その料理の見た目と、食べている仲間の顔が美味しそうだ。
(仲間の顔を食べるわけじゃないよ)
 一人あたり2,500円。ポークの団子、マーボ豆腐、スープは
確かに美味かった。今回、香港では3度フリーの食事機会があった
が、いずれもヒット。店を決めた僕は、仲間から感謝の言葉をもら
った。

 外に出ると強い雨と雷。軒先をつたって雨をしのぎながらセブン
イレブンにたどり着く。オリジナルの傘がわずか29.5HK$。日本
ならば千円はするだろう。
 日本には売っていないハデハデのセブンイレブン柄。大人でも楽
に二人入れる!

 いよいよ香港ともお別れ。
 スーパーで香港$を使いきろうと、電卓とにらめっこしながら、
ドリンク+ツマミを買う。靴下も買う。
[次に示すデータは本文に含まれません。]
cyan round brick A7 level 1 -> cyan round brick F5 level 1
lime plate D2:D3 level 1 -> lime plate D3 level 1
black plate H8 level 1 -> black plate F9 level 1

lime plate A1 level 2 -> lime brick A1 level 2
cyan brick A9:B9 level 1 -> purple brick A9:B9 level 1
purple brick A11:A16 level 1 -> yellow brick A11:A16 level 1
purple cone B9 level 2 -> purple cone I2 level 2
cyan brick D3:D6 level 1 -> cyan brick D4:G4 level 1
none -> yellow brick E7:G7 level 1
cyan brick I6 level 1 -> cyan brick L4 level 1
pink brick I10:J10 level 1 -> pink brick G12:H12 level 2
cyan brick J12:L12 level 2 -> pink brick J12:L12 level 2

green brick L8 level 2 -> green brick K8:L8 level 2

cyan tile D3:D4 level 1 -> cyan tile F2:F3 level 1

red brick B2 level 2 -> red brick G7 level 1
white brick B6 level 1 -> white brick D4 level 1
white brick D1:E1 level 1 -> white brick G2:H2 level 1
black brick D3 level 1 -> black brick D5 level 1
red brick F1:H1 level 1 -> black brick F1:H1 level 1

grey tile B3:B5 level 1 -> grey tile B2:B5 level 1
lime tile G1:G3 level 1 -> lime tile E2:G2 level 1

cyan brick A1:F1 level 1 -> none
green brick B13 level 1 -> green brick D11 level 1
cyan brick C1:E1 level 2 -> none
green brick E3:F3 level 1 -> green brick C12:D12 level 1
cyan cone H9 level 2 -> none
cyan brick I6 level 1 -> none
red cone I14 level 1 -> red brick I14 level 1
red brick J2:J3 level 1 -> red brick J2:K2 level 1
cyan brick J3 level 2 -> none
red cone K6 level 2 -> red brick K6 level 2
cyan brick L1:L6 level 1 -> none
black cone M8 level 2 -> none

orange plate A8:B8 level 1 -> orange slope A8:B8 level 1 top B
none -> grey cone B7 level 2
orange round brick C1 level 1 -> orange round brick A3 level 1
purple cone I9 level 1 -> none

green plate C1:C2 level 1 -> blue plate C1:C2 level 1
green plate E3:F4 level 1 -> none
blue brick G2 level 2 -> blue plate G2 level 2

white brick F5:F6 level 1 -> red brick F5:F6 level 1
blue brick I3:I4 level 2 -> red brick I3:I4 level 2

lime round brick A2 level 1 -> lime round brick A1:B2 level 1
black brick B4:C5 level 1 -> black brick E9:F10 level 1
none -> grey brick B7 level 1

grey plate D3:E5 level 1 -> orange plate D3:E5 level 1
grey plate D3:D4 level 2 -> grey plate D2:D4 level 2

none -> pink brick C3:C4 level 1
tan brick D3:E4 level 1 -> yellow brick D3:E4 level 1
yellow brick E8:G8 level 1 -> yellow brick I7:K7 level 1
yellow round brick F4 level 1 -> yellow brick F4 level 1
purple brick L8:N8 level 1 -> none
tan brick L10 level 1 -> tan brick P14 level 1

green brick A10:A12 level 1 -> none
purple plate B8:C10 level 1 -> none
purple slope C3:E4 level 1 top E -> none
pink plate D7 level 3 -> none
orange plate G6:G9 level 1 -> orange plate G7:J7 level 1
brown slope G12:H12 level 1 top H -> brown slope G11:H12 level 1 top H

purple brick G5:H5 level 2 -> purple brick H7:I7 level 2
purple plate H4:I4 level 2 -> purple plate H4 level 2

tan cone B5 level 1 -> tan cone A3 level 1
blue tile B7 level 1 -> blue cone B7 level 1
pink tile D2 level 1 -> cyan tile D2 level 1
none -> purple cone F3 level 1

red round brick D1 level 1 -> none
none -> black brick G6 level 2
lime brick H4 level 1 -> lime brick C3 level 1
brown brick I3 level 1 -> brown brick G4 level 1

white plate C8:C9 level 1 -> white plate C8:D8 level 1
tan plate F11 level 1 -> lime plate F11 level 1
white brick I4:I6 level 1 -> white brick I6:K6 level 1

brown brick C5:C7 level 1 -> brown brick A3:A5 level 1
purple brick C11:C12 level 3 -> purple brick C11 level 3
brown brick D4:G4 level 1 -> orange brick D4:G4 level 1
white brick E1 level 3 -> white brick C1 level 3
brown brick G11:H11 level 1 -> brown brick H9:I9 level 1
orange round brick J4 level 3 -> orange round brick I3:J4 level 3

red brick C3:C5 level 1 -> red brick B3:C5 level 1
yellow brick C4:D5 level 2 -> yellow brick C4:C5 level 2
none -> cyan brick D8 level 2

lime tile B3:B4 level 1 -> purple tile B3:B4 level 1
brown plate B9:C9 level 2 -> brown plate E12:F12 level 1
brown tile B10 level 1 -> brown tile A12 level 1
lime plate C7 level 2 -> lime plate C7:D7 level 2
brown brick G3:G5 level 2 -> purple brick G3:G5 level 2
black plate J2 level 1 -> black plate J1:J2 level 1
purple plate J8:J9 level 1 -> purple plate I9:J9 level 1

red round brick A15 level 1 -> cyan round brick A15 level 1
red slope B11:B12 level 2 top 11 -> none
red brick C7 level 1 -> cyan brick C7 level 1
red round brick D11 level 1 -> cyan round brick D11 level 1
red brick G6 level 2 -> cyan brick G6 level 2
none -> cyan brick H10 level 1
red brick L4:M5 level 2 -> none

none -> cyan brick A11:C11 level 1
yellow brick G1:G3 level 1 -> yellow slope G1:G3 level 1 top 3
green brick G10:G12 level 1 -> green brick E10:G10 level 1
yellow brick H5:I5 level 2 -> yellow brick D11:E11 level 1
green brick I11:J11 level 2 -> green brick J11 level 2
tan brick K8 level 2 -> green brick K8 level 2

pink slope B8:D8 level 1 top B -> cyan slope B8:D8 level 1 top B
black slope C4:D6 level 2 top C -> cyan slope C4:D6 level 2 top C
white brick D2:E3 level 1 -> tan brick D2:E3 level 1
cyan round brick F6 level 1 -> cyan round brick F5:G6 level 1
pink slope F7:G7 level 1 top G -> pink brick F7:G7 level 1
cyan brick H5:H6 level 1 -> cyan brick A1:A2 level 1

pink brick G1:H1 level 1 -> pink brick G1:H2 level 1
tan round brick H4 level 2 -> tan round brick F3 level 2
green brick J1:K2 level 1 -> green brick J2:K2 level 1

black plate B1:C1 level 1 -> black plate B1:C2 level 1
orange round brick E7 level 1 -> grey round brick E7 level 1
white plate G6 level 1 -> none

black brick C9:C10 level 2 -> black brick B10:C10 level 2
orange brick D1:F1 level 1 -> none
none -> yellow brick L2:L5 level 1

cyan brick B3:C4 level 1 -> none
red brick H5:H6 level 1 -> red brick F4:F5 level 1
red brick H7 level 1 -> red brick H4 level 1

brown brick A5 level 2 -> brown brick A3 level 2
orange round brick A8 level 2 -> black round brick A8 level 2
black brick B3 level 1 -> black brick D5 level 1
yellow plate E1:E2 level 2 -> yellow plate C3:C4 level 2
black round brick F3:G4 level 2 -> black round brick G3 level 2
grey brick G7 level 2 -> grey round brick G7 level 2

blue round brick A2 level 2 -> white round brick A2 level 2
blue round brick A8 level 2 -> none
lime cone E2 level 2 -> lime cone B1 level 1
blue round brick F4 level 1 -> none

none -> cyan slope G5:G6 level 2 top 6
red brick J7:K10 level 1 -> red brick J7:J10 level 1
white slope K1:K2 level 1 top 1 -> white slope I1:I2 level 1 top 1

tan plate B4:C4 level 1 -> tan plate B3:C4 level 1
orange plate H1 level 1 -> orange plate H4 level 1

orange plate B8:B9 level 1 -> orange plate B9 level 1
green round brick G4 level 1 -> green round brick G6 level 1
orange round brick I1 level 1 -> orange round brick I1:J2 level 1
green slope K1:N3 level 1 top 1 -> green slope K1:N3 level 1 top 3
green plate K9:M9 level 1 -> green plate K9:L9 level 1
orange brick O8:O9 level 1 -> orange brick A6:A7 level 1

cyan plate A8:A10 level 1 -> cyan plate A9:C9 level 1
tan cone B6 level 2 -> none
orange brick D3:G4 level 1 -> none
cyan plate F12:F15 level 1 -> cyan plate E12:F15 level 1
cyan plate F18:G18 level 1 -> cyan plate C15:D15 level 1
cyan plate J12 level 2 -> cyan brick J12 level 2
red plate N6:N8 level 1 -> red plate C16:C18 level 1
それでも仲間たちは使いき
れず、隣りのお土産ショップで買い物。渡辺さんが$を持て余して
いたので、僕が円と交換で買い上げて消化してあげる。

 今日は新聞ミーティングはお預け。
 バー「267」で少し呑んで、23時の出航をデッキから見る。
 テープを2本投げてみた。夜景を写真に収めて船首に出る。
 「もう船上から、この香港の夜景を見ることはないだろうね」
と森さんと話す。定年退職してよほどの蓄えでもない限り、あり得
ないだろう。

 「人を幸福にしない日本というシステム」という書籍の題名が
頭に浮かんだ。
 日本は土地や家、車、衣食住、何もかもが高すぎる。このシステ
ムはどこかで誰かが変えることはないのだろうか?それは全く不可
能なのだろうか?
 いずれにせよ、こうした船旅の機会を得たことは貴重であり、
感謝しなければならない。

 日記を書きながらの晩酌の肴は、最後のスーパーで買った香港の
かっぱえびせん。味が妙に抜けていて、噛むと口の中でなぜかひん
やりする。シンガポールで買ったバーベキューフレーバーのかっぱ
えびせんは、そういえば美味しかった。

 出航してしばらくの間、船がけっこう揺れている。あとは日本を
目指す旅。3日後には鹿児島沖を通る。